“Na,” said Mr. Henderland, “but there’s love too, and self-denial that should put the like of you and me to shame. There’s something fine about it; no perhaps Christian, but humanly fine. Even Alan Breck, by all that I hear, is a chield to be respected. There’s many a lying sneck-draw sits close in kirk in our own part of the country, and stands well in the world’s eye, and maybe is a far worse man, Mr. Balfour, than yon misguided shedder of man’s blood. Ay, ay, we might take a lesson by them.—Ye’ll perhaps think I’ve been too long in the Hielands?” he added, smiling to me.

I told him not at all; that I had seen much to admire among the Highlanders; and if he came to that, Mr. Campbell himself was a Highlander.

“Ay,” said he, “that’s true. It’s a fine blood.”

“And what is the King’s agent about?” I asked.

“Colin Campbell?” says Henderland. “Putting his head in a bees’ byke!”

“He is to turn the tenants out by force, I hear?” said I.

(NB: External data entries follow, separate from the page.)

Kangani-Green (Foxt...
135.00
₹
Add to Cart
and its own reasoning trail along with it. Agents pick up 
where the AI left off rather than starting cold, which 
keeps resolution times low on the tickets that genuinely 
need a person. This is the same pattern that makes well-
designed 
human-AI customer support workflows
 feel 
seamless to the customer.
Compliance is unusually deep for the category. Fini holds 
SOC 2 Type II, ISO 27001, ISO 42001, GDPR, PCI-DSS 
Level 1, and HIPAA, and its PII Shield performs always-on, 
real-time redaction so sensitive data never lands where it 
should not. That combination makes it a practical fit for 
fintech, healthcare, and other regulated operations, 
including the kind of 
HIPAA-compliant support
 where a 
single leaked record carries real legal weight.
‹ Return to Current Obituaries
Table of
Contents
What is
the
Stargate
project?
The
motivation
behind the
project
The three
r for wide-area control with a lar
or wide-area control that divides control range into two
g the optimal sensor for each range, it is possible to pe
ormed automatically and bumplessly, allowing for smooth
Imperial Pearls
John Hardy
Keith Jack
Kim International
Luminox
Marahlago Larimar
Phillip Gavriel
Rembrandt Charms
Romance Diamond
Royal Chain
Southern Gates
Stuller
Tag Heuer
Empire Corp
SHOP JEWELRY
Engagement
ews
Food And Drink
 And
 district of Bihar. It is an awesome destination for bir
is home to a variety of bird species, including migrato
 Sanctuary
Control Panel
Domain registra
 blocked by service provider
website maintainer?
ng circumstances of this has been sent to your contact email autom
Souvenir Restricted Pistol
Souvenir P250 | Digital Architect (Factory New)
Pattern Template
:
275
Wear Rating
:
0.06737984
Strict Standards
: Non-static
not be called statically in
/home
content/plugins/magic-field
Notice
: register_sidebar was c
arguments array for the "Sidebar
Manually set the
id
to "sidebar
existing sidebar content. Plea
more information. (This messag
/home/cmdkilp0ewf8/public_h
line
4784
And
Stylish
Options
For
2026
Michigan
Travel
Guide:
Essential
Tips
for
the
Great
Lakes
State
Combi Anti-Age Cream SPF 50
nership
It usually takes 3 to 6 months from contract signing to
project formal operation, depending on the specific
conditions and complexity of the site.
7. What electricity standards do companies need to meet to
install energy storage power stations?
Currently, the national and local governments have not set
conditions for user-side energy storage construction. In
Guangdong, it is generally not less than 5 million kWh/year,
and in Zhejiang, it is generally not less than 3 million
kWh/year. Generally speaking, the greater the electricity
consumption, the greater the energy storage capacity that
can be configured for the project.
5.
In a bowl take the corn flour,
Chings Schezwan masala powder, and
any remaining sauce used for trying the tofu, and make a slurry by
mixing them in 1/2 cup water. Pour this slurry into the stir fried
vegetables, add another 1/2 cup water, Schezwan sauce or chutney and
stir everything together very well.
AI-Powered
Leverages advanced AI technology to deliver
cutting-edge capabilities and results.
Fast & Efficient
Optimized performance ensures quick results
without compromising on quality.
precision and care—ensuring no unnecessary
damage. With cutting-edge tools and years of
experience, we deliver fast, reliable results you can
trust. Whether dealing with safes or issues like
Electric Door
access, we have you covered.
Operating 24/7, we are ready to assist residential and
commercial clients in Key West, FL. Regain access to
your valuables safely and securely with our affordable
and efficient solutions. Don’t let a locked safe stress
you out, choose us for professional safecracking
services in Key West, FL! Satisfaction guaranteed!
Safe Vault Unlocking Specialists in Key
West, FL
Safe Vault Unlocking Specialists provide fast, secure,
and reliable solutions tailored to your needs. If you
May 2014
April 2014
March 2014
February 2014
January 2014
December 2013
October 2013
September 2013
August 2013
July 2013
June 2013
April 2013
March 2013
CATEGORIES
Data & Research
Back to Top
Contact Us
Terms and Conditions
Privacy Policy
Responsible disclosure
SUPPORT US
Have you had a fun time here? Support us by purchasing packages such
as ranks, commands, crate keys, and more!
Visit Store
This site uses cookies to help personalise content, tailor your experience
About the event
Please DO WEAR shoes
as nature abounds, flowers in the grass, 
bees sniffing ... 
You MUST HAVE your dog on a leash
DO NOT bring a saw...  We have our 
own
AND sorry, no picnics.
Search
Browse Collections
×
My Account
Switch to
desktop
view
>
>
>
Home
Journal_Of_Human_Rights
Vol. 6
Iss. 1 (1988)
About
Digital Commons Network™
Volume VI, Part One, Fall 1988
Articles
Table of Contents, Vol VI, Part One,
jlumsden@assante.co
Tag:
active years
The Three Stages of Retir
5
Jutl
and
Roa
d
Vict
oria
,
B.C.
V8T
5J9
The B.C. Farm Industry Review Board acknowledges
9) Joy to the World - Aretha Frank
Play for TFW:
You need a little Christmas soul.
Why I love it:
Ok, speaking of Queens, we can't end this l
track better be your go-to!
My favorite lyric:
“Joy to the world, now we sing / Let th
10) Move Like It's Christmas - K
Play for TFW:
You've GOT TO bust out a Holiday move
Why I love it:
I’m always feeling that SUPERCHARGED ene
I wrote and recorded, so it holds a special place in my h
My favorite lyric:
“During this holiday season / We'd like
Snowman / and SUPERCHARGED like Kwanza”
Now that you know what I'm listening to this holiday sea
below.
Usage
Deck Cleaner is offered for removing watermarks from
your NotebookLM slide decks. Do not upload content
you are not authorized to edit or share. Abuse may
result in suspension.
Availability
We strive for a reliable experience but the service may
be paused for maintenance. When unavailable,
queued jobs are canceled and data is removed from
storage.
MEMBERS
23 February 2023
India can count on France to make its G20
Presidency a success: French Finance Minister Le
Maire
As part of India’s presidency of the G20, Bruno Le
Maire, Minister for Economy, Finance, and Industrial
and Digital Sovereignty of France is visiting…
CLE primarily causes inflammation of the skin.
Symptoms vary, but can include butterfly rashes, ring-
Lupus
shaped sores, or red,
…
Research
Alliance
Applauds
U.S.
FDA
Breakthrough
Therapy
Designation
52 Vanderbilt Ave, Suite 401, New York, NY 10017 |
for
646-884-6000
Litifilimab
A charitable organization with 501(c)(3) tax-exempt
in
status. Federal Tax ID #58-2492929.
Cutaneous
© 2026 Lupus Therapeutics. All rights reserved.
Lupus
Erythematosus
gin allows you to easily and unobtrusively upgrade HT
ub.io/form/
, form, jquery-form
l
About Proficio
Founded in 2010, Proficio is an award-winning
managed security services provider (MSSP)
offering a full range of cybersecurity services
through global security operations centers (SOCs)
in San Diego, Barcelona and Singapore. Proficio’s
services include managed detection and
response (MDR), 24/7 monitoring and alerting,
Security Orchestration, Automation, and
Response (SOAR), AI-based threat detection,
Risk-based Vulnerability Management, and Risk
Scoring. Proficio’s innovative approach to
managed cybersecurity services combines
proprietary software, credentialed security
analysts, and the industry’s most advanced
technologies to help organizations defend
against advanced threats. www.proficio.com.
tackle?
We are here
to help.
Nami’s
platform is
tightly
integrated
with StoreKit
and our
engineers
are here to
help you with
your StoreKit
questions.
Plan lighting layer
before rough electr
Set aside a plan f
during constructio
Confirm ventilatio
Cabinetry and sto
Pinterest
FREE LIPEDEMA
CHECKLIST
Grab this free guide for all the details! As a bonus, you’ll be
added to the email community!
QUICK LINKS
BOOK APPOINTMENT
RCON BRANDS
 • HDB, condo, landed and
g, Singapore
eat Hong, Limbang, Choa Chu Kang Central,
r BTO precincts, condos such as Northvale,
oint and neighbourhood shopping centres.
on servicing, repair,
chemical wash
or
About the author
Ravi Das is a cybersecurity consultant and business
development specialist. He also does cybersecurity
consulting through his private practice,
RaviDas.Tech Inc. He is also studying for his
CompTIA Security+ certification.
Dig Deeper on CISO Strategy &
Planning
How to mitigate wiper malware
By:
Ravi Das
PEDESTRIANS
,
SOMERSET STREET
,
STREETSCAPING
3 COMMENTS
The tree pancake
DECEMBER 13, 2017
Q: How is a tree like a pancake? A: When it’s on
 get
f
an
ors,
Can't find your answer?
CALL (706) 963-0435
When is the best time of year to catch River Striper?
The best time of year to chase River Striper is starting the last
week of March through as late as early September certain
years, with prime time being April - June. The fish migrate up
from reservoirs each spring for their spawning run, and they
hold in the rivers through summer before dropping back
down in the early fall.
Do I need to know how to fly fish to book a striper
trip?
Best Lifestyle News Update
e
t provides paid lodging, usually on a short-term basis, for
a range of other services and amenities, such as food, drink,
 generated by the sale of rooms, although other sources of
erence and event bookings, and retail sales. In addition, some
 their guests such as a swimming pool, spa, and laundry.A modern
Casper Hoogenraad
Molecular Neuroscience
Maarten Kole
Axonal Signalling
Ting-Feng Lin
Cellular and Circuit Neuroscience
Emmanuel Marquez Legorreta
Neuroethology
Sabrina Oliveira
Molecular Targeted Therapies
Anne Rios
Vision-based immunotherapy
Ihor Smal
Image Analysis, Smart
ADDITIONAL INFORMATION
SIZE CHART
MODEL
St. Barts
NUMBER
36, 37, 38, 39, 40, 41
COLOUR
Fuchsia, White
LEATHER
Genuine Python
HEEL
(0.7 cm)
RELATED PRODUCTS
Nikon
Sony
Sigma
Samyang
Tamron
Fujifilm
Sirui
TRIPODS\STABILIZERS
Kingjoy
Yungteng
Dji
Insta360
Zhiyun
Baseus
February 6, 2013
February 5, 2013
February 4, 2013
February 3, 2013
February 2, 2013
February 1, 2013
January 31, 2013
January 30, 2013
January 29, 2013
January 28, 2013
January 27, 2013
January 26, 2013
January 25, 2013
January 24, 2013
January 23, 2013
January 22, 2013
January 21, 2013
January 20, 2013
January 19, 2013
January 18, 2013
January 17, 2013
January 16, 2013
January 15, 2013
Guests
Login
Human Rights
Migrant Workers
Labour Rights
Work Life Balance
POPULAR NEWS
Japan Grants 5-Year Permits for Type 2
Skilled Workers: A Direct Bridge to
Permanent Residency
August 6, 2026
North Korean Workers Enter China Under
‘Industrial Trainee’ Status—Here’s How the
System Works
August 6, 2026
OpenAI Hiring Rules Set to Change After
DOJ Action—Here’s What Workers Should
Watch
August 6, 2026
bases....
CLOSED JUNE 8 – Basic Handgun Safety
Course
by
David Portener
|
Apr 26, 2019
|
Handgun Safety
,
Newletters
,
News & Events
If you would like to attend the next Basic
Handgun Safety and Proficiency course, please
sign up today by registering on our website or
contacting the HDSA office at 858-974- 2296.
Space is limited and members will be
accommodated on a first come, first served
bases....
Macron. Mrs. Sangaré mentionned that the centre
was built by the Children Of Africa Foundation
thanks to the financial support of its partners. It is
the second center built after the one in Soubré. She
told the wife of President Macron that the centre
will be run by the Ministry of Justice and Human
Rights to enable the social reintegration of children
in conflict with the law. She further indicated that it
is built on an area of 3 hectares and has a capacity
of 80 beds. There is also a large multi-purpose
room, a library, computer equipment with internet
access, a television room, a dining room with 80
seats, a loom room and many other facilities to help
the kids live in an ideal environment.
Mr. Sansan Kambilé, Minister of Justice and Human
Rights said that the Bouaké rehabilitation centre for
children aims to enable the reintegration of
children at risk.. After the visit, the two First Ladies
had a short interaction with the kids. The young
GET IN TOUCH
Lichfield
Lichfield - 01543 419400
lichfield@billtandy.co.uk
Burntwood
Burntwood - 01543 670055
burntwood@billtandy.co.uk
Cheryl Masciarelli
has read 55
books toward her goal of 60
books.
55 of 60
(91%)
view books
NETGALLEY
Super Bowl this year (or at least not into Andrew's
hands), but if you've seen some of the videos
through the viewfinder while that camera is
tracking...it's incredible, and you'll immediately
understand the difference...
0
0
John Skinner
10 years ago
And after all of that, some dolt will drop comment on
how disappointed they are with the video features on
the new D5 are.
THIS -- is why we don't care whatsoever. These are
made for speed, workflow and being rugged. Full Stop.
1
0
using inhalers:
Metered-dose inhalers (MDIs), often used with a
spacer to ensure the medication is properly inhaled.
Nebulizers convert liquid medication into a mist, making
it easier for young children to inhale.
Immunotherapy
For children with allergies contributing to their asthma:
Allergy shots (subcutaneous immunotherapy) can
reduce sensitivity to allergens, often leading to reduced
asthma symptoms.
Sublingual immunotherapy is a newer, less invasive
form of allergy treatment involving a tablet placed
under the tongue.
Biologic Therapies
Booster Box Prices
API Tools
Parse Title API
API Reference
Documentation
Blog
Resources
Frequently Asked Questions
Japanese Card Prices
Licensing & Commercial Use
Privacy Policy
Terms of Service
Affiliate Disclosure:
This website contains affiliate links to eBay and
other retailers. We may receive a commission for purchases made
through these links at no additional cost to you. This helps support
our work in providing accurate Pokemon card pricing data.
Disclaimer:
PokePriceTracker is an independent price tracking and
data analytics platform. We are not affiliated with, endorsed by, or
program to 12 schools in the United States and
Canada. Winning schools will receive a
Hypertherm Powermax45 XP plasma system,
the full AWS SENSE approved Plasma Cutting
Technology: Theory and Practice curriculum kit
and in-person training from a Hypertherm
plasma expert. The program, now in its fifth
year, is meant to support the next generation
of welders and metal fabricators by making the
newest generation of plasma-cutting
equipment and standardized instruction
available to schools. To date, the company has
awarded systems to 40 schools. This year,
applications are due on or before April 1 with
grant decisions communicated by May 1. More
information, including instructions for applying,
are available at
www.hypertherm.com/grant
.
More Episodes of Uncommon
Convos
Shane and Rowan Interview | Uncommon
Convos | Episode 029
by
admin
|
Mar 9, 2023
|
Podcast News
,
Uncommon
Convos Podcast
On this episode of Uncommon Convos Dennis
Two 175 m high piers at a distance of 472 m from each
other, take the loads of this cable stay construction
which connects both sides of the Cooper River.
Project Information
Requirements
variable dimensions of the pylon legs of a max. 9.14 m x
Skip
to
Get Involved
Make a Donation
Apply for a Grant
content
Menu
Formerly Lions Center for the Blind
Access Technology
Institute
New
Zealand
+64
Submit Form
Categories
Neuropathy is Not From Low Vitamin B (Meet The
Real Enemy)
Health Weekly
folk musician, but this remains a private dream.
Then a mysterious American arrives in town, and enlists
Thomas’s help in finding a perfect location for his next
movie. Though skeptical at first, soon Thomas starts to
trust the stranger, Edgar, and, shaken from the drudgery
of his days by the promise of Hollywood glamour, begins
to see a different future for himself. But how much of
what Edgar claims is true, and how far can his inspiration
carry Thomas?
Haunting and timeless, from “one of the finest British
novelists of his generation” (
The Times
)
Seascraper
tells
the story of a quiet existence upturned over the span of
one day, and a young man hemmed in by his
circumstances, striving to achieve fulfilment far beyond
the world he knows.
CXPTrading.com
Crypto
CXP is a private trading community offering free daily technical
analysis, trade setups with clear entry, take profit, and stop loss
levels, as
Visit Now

“Yes,” says he, “but the business has gone back and forth, as folk say. First, James of the Glens rode to Edinburgh, and got some lawyer (a Stewart, nae doubt—they all hing together like bats in a steeple) and had the proceedings stayed. And then Colin Campbell cam’ in again, and had the upper-hand before the Barons of Exchequer. And now they tell me the first of the tenants are to flit to-morrow. It’s to begin at Duror under James’s very windows, which doesnae seem wise by my humble way of it.”

“Do you think they’ll fight?” I asked.

“Well,” says Henderland, “they’re disarmed—or supposed to be—for there’s still a good deal of cold iron lying by in quiet places. And then Colin Campbell has the sogers coming. But for all that, if I was his lady wife, I wouldnae be well pleased till I got him home again. They’re queer customers, the Appin Stewarts.”

I asked if they were worse than their neighbours.